14 DAY TRIAL // A team of investigators based at the US Department of Energy (DOE)’s Lawrence Berkeley National Laboratory (Berkeley Lab) announces the development of a new technique that will enable the use of carbon nanotubes in cooling future microprocessors with ease.
Their method is process-friendly, meaning that it can be easily scaled up for mass production. Carbon nanotubes were selected for this investigation because they have remarkable physical and chemical properties. These tubes can be grown directly, or rolled up from 2D sheets of graphene.

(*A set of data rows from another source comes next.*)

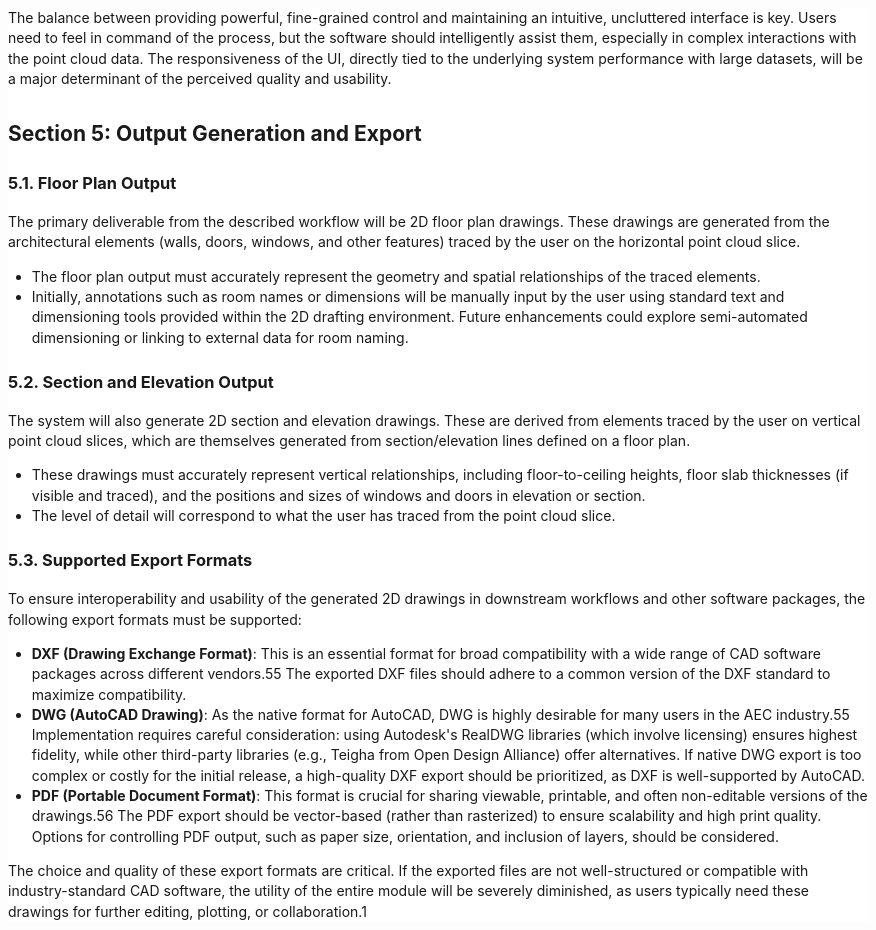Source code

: The balance between providing powerful, fine-grained control and maintaining an intuitive, uncluttered interface is key. Users need to feel in command of the process, but the software should intelligently assist them, especially in complex interactions with the point cloud data. The responsiveness of the UI, directly tied to the underlying system performance with large datasets, will be a major determinant of the perceived quality and usability.

## **Section 5: Output Generation and Export**

### **5.1. Floor Plan Output**

The primary deliverable from the described workflow will be 2D floor plan drawings. These drawings are generated from the architectural elements (walls, doors, windows, and other features) traced by the user on the horizontal point cloud slice.

* The floor plan output must accurately represent the geometry and spatial relationships of the traced elements.  
* Initially, annotations such as room names or dimensions will be manually input by the user using standard text and dimensioning tools provided within the 2D drafting environment. Future enhancements could explore semi-automated dimensioning or linking to external data for room naming.

### **5.2. Section and Elevation Output**

The system will also generate 2D section and elevation drawings. These are derived from elements traced by the user on vertical point cloud slices, which are themselves generated from section/elevation lines defined on a floor plan.

* These drawings must accurately represent vertical relationships, including floor-to-ceiling heights, floor slab thicknesses (if visible and traced), and the positions and sizes of windows and doors in elevation or section.  
* The level of detail will correspond to what the user has traced from the point cloud slice.

### **5.3. Supported Export Formats**

To ensure interoperability and usability of the generated 2D drawings in downstream workflows and other software packages, the following export formats must be supported:

* **DXF (Drawing Exchange Format)**: This is an essential format for broad compatibility with a wide range of CAD software packages across different vendors.55 The exported DXF files should adhere to a common version of the DXF standard to maximize compatibility.  
* **DWG (AutoCAD Drawing)**: As the native format for AutoCAD, DWG is highly desirable for many users in the AEC industry.55 Implementation requires careful consideration: using Autodesk's RealDWG libraries (which involve licensing) ensures highest fidelity, while other third-party libraries (e.g., Teigha from Open Design Alliance) offer alternatives. If native DWG export is too complex or costly for the initial release, a high-quality DXF export should be prioritized, as DXF is well-supported by AutoCAD.  
* **PDF (Portable Document Format)**: This format is crucial for sharing viewable, printable, and often non-editable versions of the drawings.56 The PDF export should be vector-based (rather than rasterized) to ensure scalability and high print quality. Options for controlling PDF output, such as paper size, orientation, and inclusion of layers, should be considered.

The choice and quality of these export formats are critical. If the exported files are not well-structured or compatible with industry-standard CAD software, the utility of the entire module will be severely diminished, as users typically need these drawings for further editing, plotting, or collaboration.1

Modern microprocessor chips are capable of extreme performances, but they also generate a lot of heat. Billions of transistors are crammed up within just a few square centimeters, and can easily exceed temperatures beyond the boiling point of water without adequate cooling.
At this point, they can be cooled down by using various approaches, such as a combination of heat-conducting paste and a fan, or water-based cooling circuits. By using carbon nanotubes, the efficiency of future cooling systems may increase several times over what is available today.
The investigation was led by physicist Frank Ogletree, who holds an appointment with the Materials Sciences Division (MSD). The main achievement the team made was figure out a way to use organic molecules as ligands to connect carbon nanotubes to the metallic surfaces of microprocessors, through very resilient covalent bonds.
Heat flow from test microprocessors was improved by 600 percent once the nanotubes were attached, the team reports. Attaching the tubes to the metal surfaces is done via gas vapor or liquid chemistry at low temperature, which means that chip manufacturers can easily adapt their assembly lines.
“We’ve developed covalent bond pathways that work for oxide-forming metals, such as aluminum and silicon, and for more noble metals, such as gold and copper,” adds Ogletree. The expert also holds an appointment as a staff engineer with the Imaging Facility at the Berkeley Lab Molecular Foundry.
“In both cases the mechanical adhesion improved so that surface bonds were strong enough to pull a carbon nanotube array off of its growth substrate and significantly improve the transport of heat across the interface,” he concludes.
Details of the new technique appear in the latest issue of the respected journal Nature Communications.